I was (perhaps naively) assuming the lookup would be as simple as:

diff --git a/fs/userfaultfd.c b/fs/userfaultfd.c
index 44d1ee429eb0..e9856e2ba9ef 100644
--- a/fs/userfaultfd.c
+++ b/fs/userfaultfd.c
@@ -417,7 +417,10 @@ vm_fault_t handle_userfault(struct vm_fault *vmf, unsigned long reason)
         */
        mmap_assert_locked(mm);

-       ctx = vma->vm_userfaultfd_ctx.ctx;
+       if (current->userfaultfd_ctx)
+               ctx = current->userfaultfd_ctx;
+       else
+               ctx = vma->vm_userfaultfd_ctx.ctx;
        if (!ctx)
                goto out;

> 
> I think it's worth keeping in mind that a selling point of Anish's
> approach is that it's a very small change. It's plausible we can come
> up with some alternative way to scale, but it seems to me everything
> suggested so far is likely to require a lot more code, complexity, and
> effort vs. Anish's approach.

Agreed.

Mostly I think the per-thread UFFD approach would add complexity on the
userspace side of things. With Anish's approach userspace is able to
trivially re-use the vCPU thread (and it's associated pCPU if pinned) to
handle the request. That gets more complicated when juggling the extra
paired threads.

The per-thread approach would requires a new userfault UAPI change which
I think is a higher bar than the KVM UAPI change proposed here.

The per-thread approach would require KVM call into slow GUP and take
the mmap_lock before contacting userspace.
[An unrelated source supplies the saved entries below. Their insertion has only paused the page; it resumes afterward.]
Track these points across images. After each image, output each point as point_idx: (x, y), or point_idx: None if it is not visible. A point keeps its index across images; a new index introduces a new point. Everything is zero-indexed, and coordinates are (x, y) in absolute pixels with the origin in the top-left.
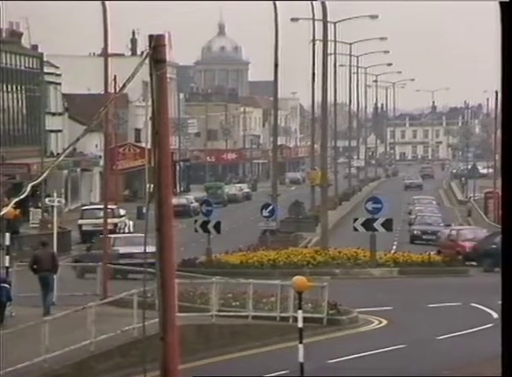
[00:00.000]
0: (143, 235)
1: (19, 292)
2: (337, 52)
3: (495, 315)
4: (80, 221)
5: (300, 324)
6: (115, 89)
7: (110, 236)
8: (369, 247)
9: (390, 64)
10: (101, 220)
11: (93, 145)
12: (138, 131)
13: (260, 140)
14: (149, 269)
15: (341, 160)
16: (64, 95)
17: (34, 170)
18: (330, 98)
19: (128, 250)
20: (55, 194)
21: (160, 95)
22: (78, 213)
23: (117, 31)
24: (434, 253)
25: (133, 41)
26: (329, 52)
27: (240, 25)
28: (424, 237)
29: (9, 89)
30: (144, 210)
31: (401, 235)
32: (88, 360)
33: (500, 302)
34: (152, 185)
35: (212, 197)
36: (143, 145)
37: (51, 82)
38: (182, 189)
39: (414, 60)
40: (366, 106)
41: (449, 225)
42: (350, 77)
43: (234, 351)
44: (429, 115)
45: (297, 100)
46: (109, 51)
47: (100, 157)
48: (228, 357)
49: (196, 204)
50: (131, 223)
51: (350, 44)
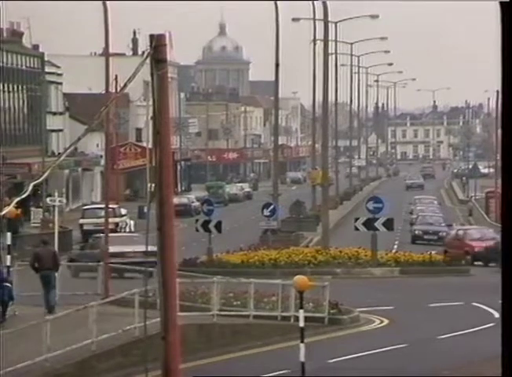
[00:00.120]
0: (135, 234)
1: (20, 291)
2: (338, 52)
3: (496, 314)
4: (81, 221)
5: (301, 324)
6: (116, 88)
7: (101, 235)
8: (370, 247)
9: (391, 64)
10: (102, 219)
11: (94, 145)
12: (139, 131)
13: (261, 139)
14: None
15: (342, 160)
16: (65, 94)
17: (35, 170)
18: (331, 98)
19: (119, 249)
20: (56, 193)
21: (161, 94)
22: (79, 212)
23: (118, 31)
24: (436, 252)
25: (134, 40)
26: (330, 51)
27: (241, 25)
28: (425, 237)
29: (10, 88)
30: (146, 210)
31: (402, 235)
32: (89, 359)
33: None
34: (153, 185)
35: (213, 196)
36: (144, 145)
37: (52, 82)
38: (183, 189)
39: (415, 60)
40: (367, 105)
41: (451, 225)
42: (351, 77)
43: (235, 350)
44: (430, 115)
45: (298, 99)
46: (110, 51)
47: (101, 157)
48: (229, 357)
49: (197, 204)
50: (132, 222)
51: (351, 44)
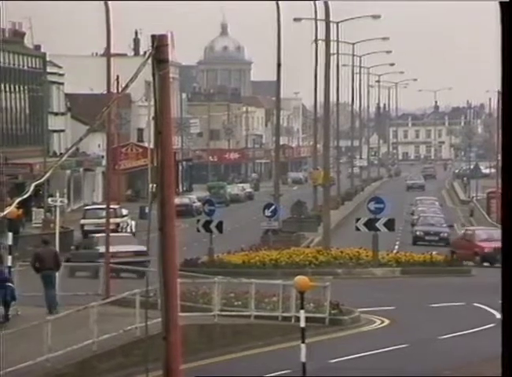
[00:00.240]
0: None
1: (21, 292)
2: (339, 52)
3: (497, 315)
4: (82, 221)
5: (302, 324)
6: (118, 89)
7: (95, 236)
8: (371, 247)
9: (393, 64)
10: (104, 220)
11: (96, 145)
12: (141, 131)
13: (262, 139)
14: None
15: (343, 160)
16: (67, 95)
17: (36, 170)
18: (332, 98)
19: (110, 249)
20: (57, 194)
21: (163, 95)
22: (80, 213)
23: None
24: (437, 253)
25: (136, 41)
26: (331, 52)
27: (243, 25)
28: (427, 238)
29: (12, 89)
30: (147, 210)
31: (403, 236)
32: (90, 359)
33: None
34: (155, 185)
35: (214, 197)
36: (145, 145)
37: (54, 82)
38: (185, 189)
39: (416, 60)
40: (368, 106)
41: (452, 226)
42: (353, 77)
43: (236, 351)
44: (431, 115)
45: (299, 100)
46: (112, 51)
47: (102, 157)
48: (230, 357)
49: (199, 204)
50: (133, 223)
51: (353, 44)
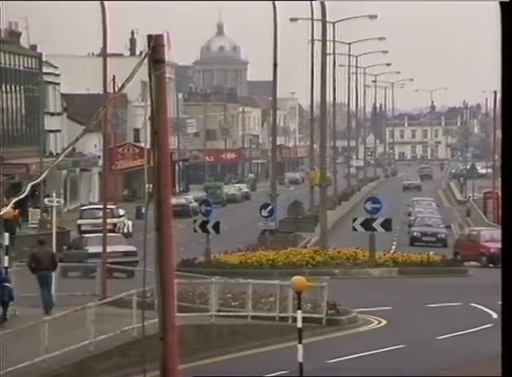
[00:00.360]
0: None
1: (18, 292)
2: (336, 52)
3: (494, 315)
4: (79, 221)
5: (299, 324)
6: (114, 89)
7: (85, 236)
8: (368, 247)
9: (389, 64)
10: (100, 220)
11: (92, 145)
12: (137, 131)
13: (259, 140)
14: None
15: (340, 160)
16: (63, 95)
17: (33, 170)
18: (329, 98)
19: (98, 249)
20: (54, 194)
21: (159, 95)
22: (77, 213)
23: (116, 31)
24: (434, 253)
25: (132, 41)
26: (328, 52)
27: (239, 25)
28: (424, 239)
29: (8, 89)
30: (144, 210)
31: (400, 236)
32: (87, 360)
33: (500, 302)
34: (151, 185)
35: (211, 197)
36: (142, 145)
37: (50, 82)
38: (181, 189)
39: (413, 60)
40: (365, 106)
41: (449, 226)
42: (349, 77)
43: (233, 351)
44: (428, 115)
45: (296, 100)
46: (108, 51)
47: (99, 157)
48: (227, 357)
49: (195, 204)
50: (130, 223)
51: (349, 44)
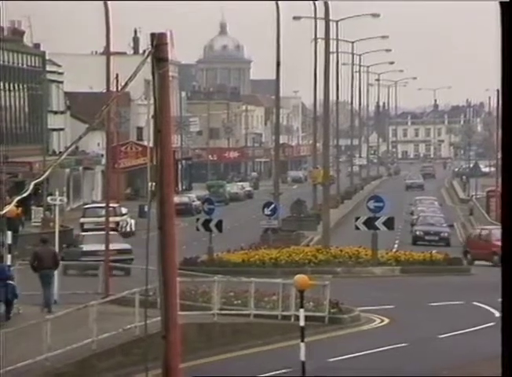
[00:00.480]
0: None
1: (21, 291)
2: (339, 50)
3: (497, 313)
4: (82, 220)
5: (302, 323)
6: (117, 87)
7: (81, 234)
8: (371, 246)
9: (392, 63)
10: (103, 218)
11: (95, 144)
12: (140, 129)
13: (262, 138)
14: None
15: (343, 159)
16: (66, 93)
17: (36, 169)
18: (332, 97)
19: (92, 247)
20: (57, 192)
21: (162, 93)
22: (80, 211)
23: (119, 30)
24: (436, 251)
25: (135, 39)
26: (331, 50)
27: (242, 24)
28: (427, 238)
29: (11, 87)
30: (146, 209)
31: (403, 236)
32: (90, 358)
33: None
34: (154, 184)
35: (214, 196)
36: (145, 144)
37: (53, 81)
38: (184, 188)
39: (416, 59)
40: (368, 104)
41: (452, 226)
42: (352, 75)
43: (236, 350)
44: (431, 114)
45: (299, 98)
46: (111, 49)
47: (102, 155)
48: (229, 356)
49: (198, 203)
50: (133, 221)
51: (352, 42)
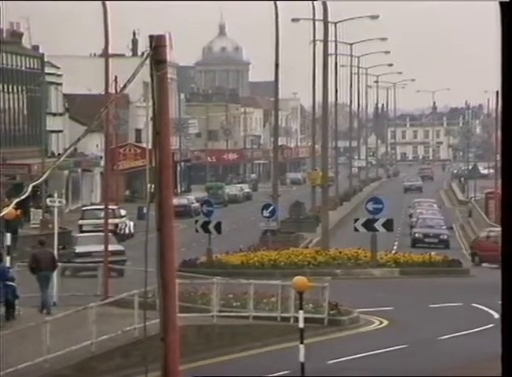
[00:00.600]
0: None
1: (20, 292)
2: (337, 52)
3: (496, 315)
4: (81, 222)
5: (301, 325)
6: (116, 89)
7: (75, 235)
8: (370, 248)
9: (391, 65)
10: (102, 220)
11: (94, 146)
12: (139, 131)
13: (261, 140)
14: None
15: (342, 160)
16: (65, 95)
17: (34, 171)
18: (330, 98)
19: (85, 249)
20: (56, 194)
21: (161, 95)
22: (78, 213)
23: (118, 32)
24: (436, 253)
25: (134, 41)
26: (330, 52)
27: (241, 26)
28: (426, 240)
29: (10, 89)
30: (145, 211)
31: (402, 238)
32: (89, 360)
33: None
34: (153, 186)
35: (213, 197)
36: (144, 146)
37: (52, 83)
38: (183, 189)
39: (414, 61)
40: (367, 106)
41: (451, 228)
42: (351, 77)
43: (235, 351)
44: (429, 116)
45: (297, 100)
46: (110, 51)
47: (100, 157)
48: (228, 358)
49: (197, 204)
50: (132, 223)
51: (351, 44)
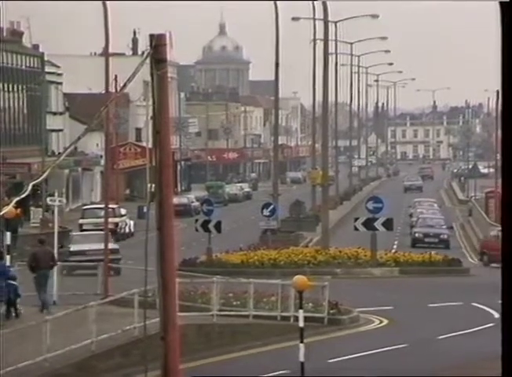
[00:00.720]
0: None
1: (20, 291)
2: (338, 51)
3: (496, 314)
4: (81, 221)
5: (301, 324)
6: (116, 88)
7: (71, 234)
8: (370, 247)
9: (391, 64)
10: (102, 219)
11: (94, 145)
12: (139, 130)
13: (261, 139)
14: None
15: (342, 160)
16: (65, 94)
17: (34, 170)
18: (331, 98)
19: (80, 247)
20: (56, 193)
21: (161, 94)
22: (79, 212)
23: (118, 31)
24: (435, 253)
25: (134, 40)
26: (330, 51)
27: (241, 25)
28: (426, 240)
29: (10, 88)
30: (145, 210)
31: (401, 238)
32: (89, 359)
33: (500, 302)
34: (153, 185)
35: (213, 196)
36: (144, 145)
37: (52, 82)
38: (183, 189)
39: (415, 60)
40: (367, 105)
41: (452, 228)
42: (351, 76)
43: (235, 350)
44: (429, 115)
45: (298, 99)
46: (110, 50)
47: (101, 156)
48: (228, 357)
49: (197, 203)
50: (132, 222)
51: (351, 43)
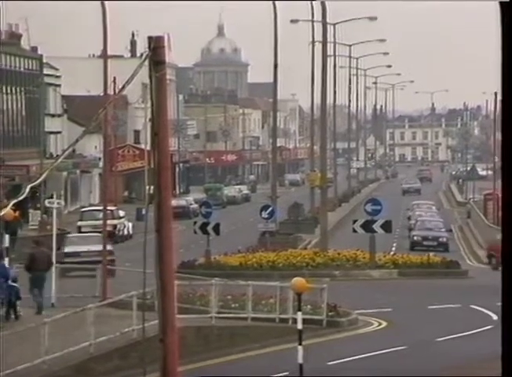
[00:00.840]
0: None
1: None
2: (336, 53)
3: (494, 317)
4: (79, 223)
5: (299, 326)
6: (115, 90)
7: (67, 236)
8: (368, 249)
9: (390, 66)
10: (100, 221)
11: (93, 147)
12: (137, 133)
13: (259, 141)
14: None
15: (340, 162)
16: (64, 97)
17: (33, 172)
18: (329, 100)
19: (74, 249)
20: (54, 195)
21: (159, 96)
22: (77, 214)
23: (116, 33)
24: (434, 255)
25: (133, 42)
26: (328, 53)
27: (240, 27)
28: (425, 243)
29: (9, 90)
30: (144, 212)
31: (400, 241)
32: (87, 361)
33: (499, 304)
34: (152, 187)
35: (211, 199)
36: (142, 147)
37: (50, 84)
38: (181, 191)
39: (413, 62)
40: (365, 108)
41: (451, 230)
42: (350, 79)
43: (233, 353)
44: (428, 117)
45: (296, 101)
46: (108, 53)
47: (99, 158)
48: (227, 359)
49: (196, 206)
50: (130, 224)
51: (350, 46)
I'm not 100% convinced that's
a bad thing long term (e.g. it avoids the false-positive -EFAULT exits
in Anish's proposal), but could have performance implications.

Lastly, inter-thread communication is likely slower than returning to
userspace from KVM_RUN. So the per-thread approach might increase the
end-to-end latency of demand fetches.